La posibilidad de que las procesiones de Semana Santa se celebren los días 14 y 15 de septiembre, con la bendición del Vaticano, ha tenido una contestación directa, a veces en exceso, de quienes acusan a las cofradías de acaparar el espacio público con privilegios exclusivos. En estos asuntos, por supuesto, cada uno dice y opina lo que cree conveniente, aunque no estaría de más templar los ánimos y evitar el tono grueso para ajustar el debate a la dimensión más racional posible. Hay que recordar que, en nuestro contexto local, la Semana Santa es fruto del trabajo mantenido por muchos malagueños a lo largo del año, de manera libre y voluntariosa, para poner en la calle un acontecimiento del que luego, en buena medida, nos beneficiamos todos, nos gusten las procesiones o no. Así que la aspiración a compensar de alguna forma la fatalidad de quien ha visto tiradas por la borda sus expectativas del último año es legítima y debe ser tenida en cuenta. Seguramente el sector hostelero, herido de gravedad por el coronavirus, se mostrará a favor: por más que sepamos de antemano que unas procesiones congregadas en dos días de septiembre nunca podrán reemplazar a la Semana Santa en lo que a afluencia y consumo turístico se refiere, menos da una piedra. Otra cosa es que nos detengamos en el acontecimiento en sí, en su significado y en lo que aporta a la ciudad cada año. Digámoslo claro: ¿Qué pintan las procesiones de Semana Santa en septiembre? Nada. Ni en lo litúrgico, ni en lo espiritual, ni en lo fidedignamente cristiano. Nada. Señalaba el presidente de la Agrupación de Cofradías de Málaga, Pablo Atencia, que la Semana Santa no puede aplazarse como el Festival de Cine: está sujeta a un calendario en el que la Iglesia conmemora la Pasión, Muerte y Resurrección de Cristo. Y tenía razón. Pero entonces, hay que ser consecuentes: o bien la Semana Santa es la expresión fuera de los templos del eje central de la fe cristiana, que la Iglesia, por sus propias razones, celebra en fechas muy concretas desde hace cerca de dos mil años; o es un espectáculo que podemos extraer de todo esto y montarlo cuando nos venga en gana.

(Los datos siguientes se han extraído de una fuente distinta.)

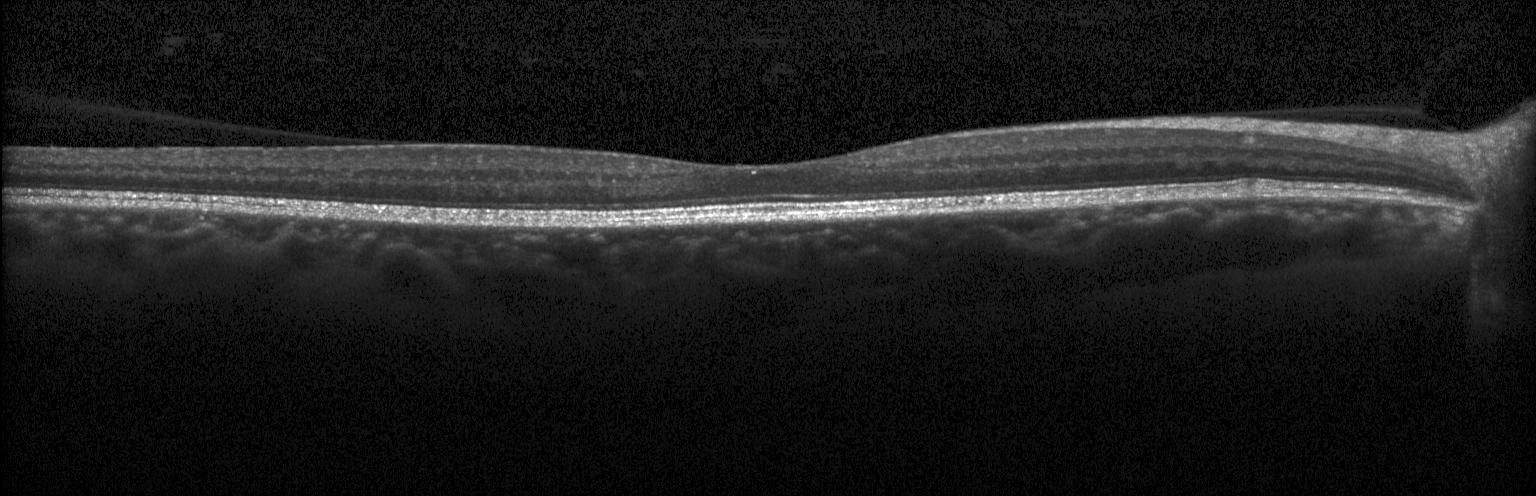

OCT B-scan, spectral-domain optical coherence tomography, fovea-centered
Diagnosis: neither CNV, DME, nor drusen.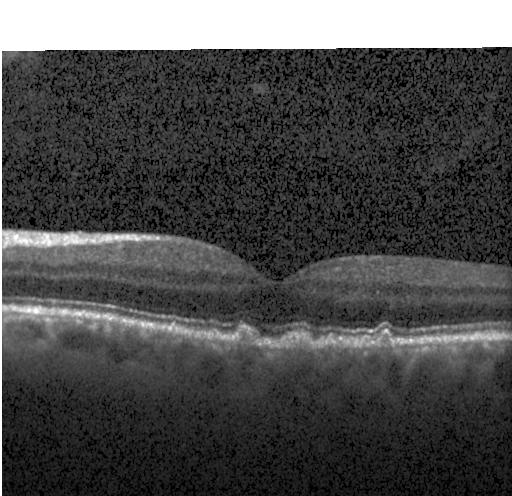 Dx: multiple drusen.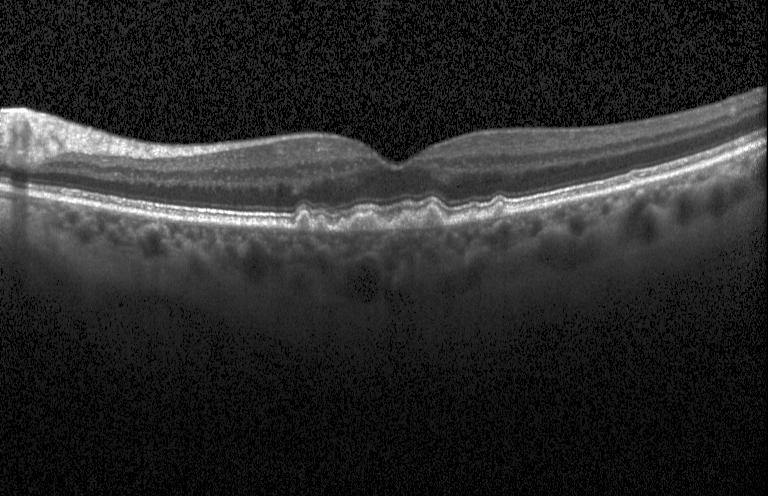 Diagnosis: sub-RPE drusenoid deposits.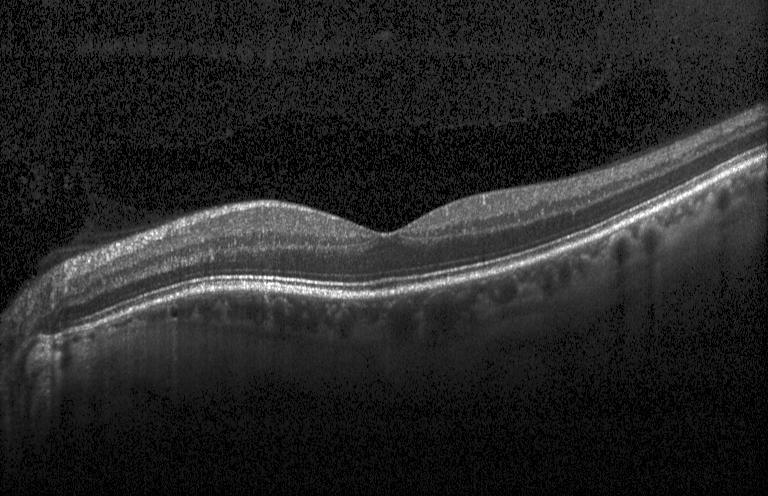

OCT line scan. Acquired on a Heidelberg Spectralis. Spectral-domain OCT. Horizontal scan through the fovea.
Assessment: no choroidal neovascularization, diabetic macular edema, or drusen.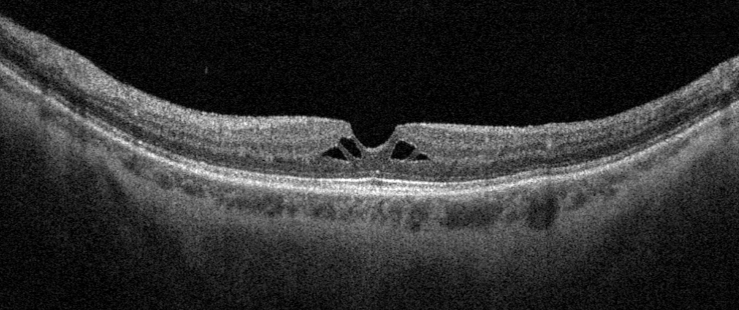 Acquired on an Optovue Avanti RTVue XR · optical coherence tomography scan.
The scan shows VID.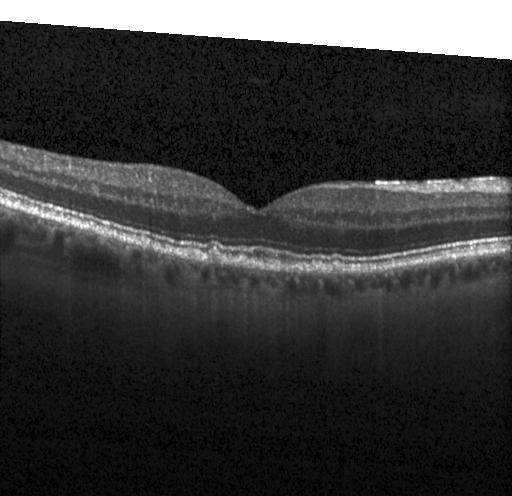

The scan shows multiple drusen.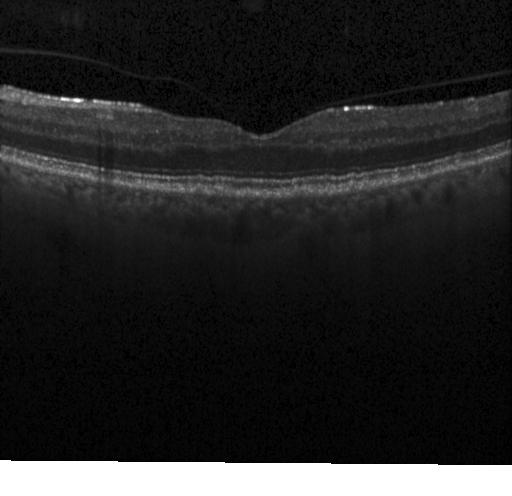
Heidelberg Spectralis OCT system, retinal OCT B-scan, horizontal scan through the fovea.
Finding: drusen.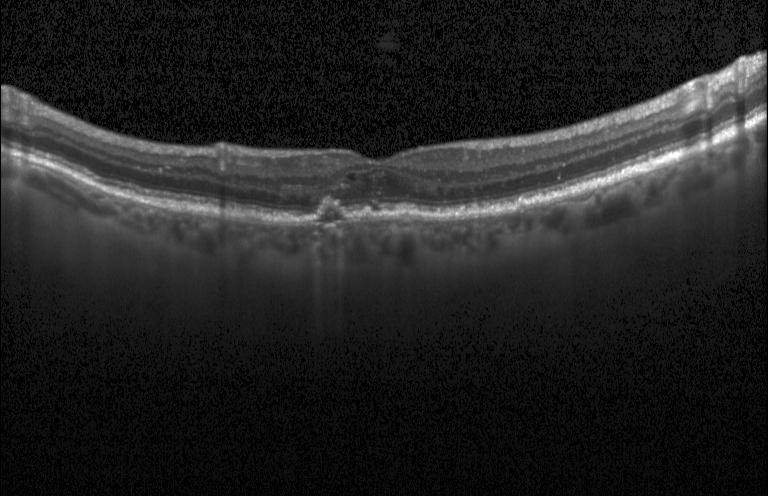
Acquired on a Heidelberg Spectralis · horizontal scan through the fovea · OCT B-scan · SD-OCT
OCT finding: a choroidal neovascular membrane.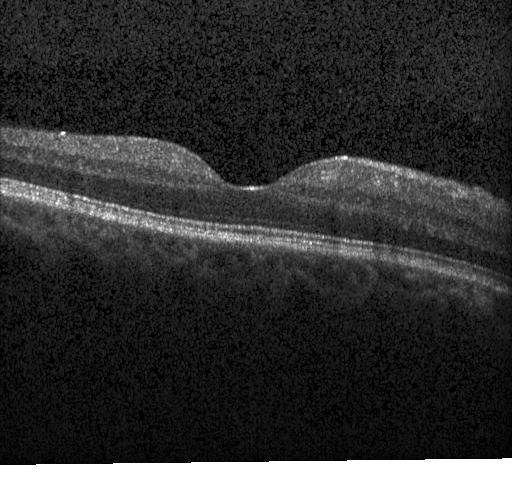
Retinal OCT B-scan — OCT finding: no CNV, no DME, and no drusen.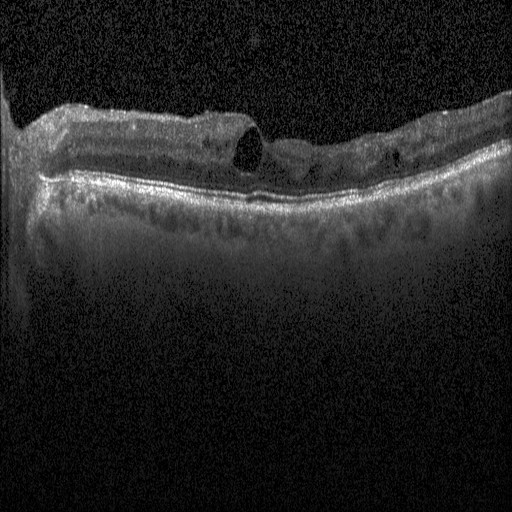

Macular OCT: diabetic macular edema (DME).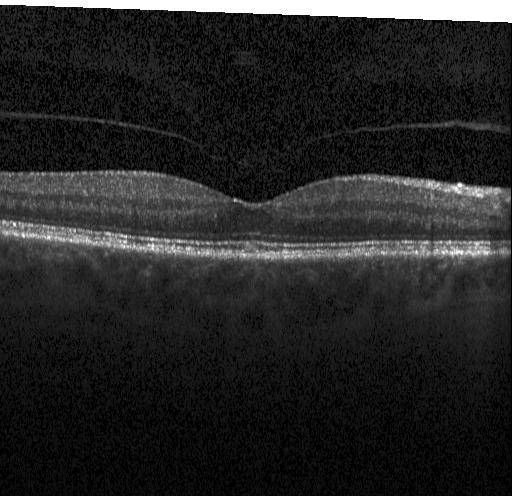 This B-scan demonstrates no choroidal neovascularization, no diabetic macular edema, and no drusen.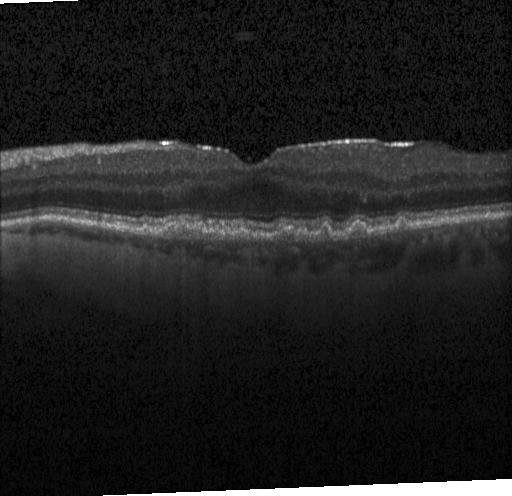

Drusen.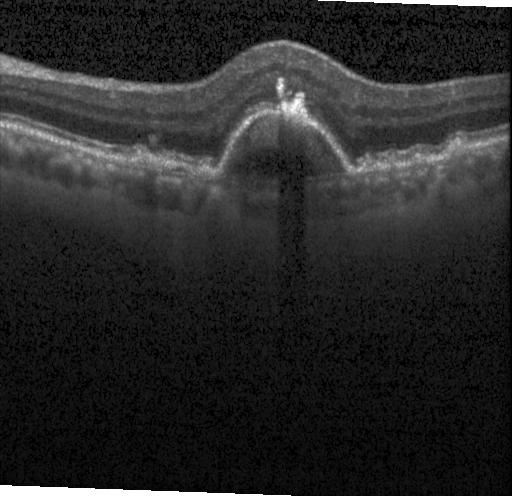
This B-scan demonstrates multiple drusen.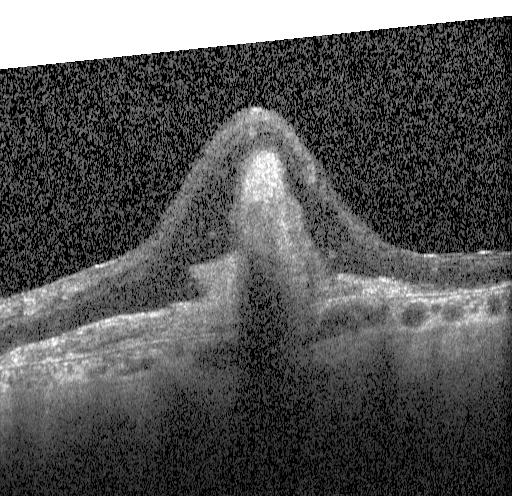

Acquired on a Heidelberg Spectralis. Fovea-centered. OCT B-scan. Spectral-domain optical coherence tomography.
Finding: choroidal neovascularization (CNV).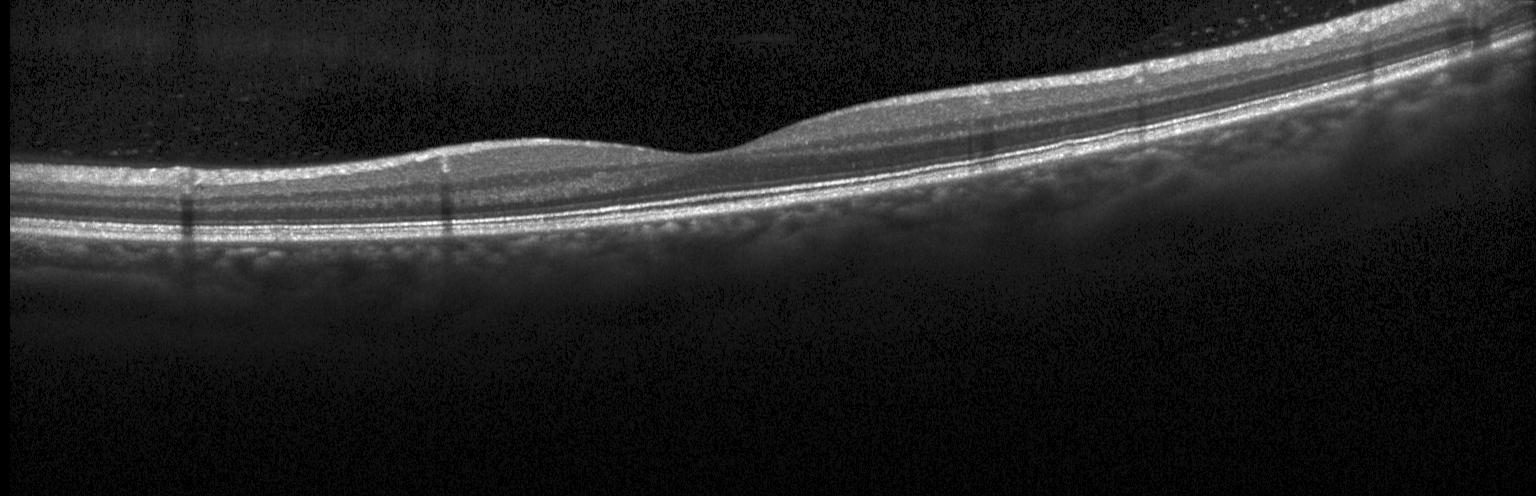 Retinal OCT cross-section showing neither choroidal neovascularization, diabetic macular edema, nor drusen.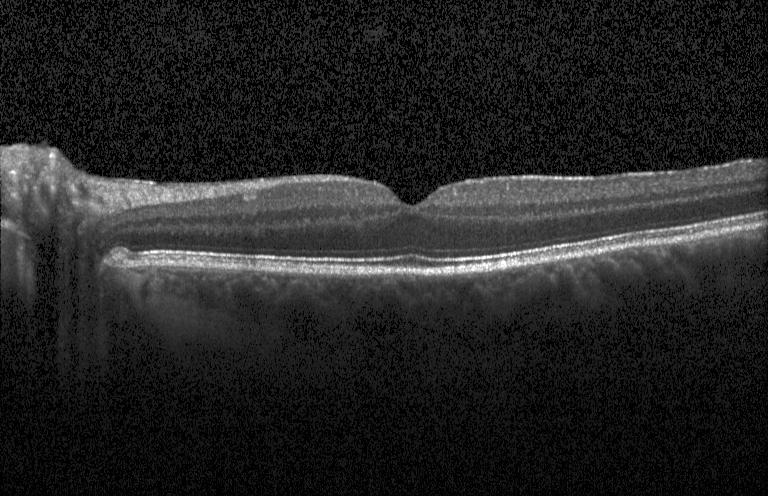 OCT finding: no choroidal neovascularization, no diabetic macular edema, and no drusen.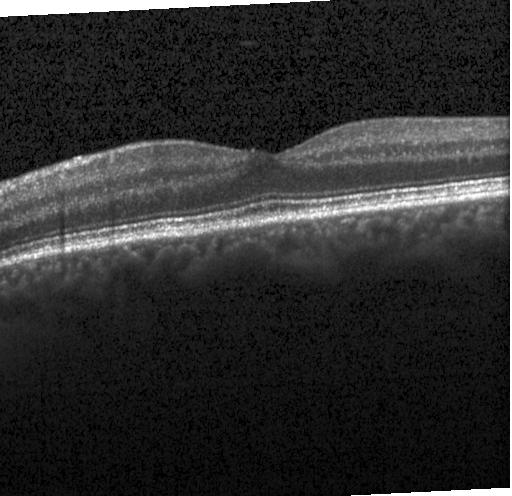

Acquired on a Heidelberg Spectralis, fovea-centered, spectral-domain optical coherence tomography, retinal OCT cross-section
OCT finding: no choroidal neovascularization, diabetic macular edema, or drusen.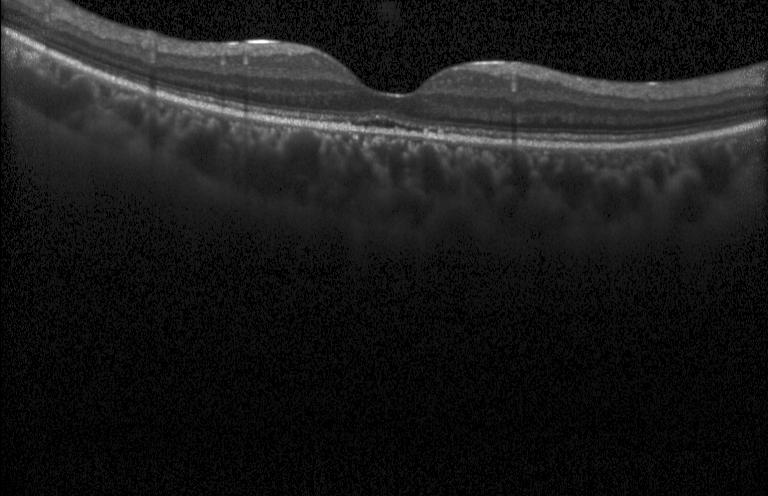 OCT B-scan. Heidelberg Spectralis. Spectral-domain optical coherence tomography
Diagnosis: no evidence of choroidal neovascularization, diabetic macular edema, or drusen.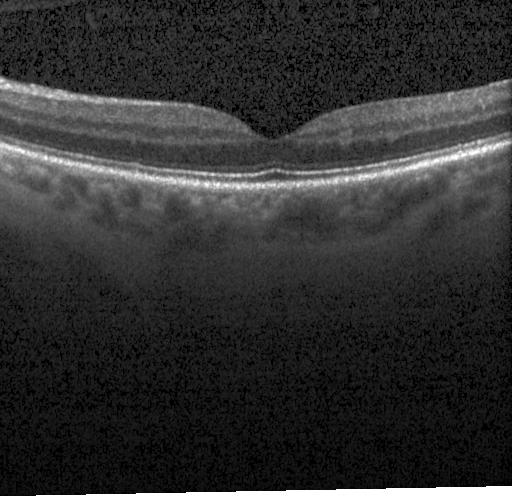
Retinal OCT cross-section; macular scan — Finding: no choroidal neovascularization, no diabetic macular edema, and no drusen.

La alegría con la que se han celebrado en el último año procesiones extraordinarias, no siempre con las razones doctrinales y catequéticas de su parte, ha conducido a esta especie de euforia en la que cualquier procesión es bienvenida hasta en Navidad si hace falta. Pero que el Vaticano dé luz verde (al cabo, lo que la Iglesia hace aquí es decir "allá se las apañen ustedes") no significa que haya que alzar las campanas al vuelo. La Semana Santa no se puede retrasar y, sinceramente, sería una pena que considerásemos su expresión litúrgica más popular objeto de aplazamiento a capricho, porque tal vez no hay forma más directa de devaluarla. Si en estos días todos asumimos el valor de la pérdida, la oportunidad de reconfigurar nuestras vidas a tenor de los límites impuestos y de lo que no podemos hacer, incluso como ocasión para revelar y aprender otros valores en los que rara vez reparábamos antes, estaría bien que la comunidad cofrade, a la que no pertenezco, aprovechara esta misma oportunidad. Con la fe de su parte.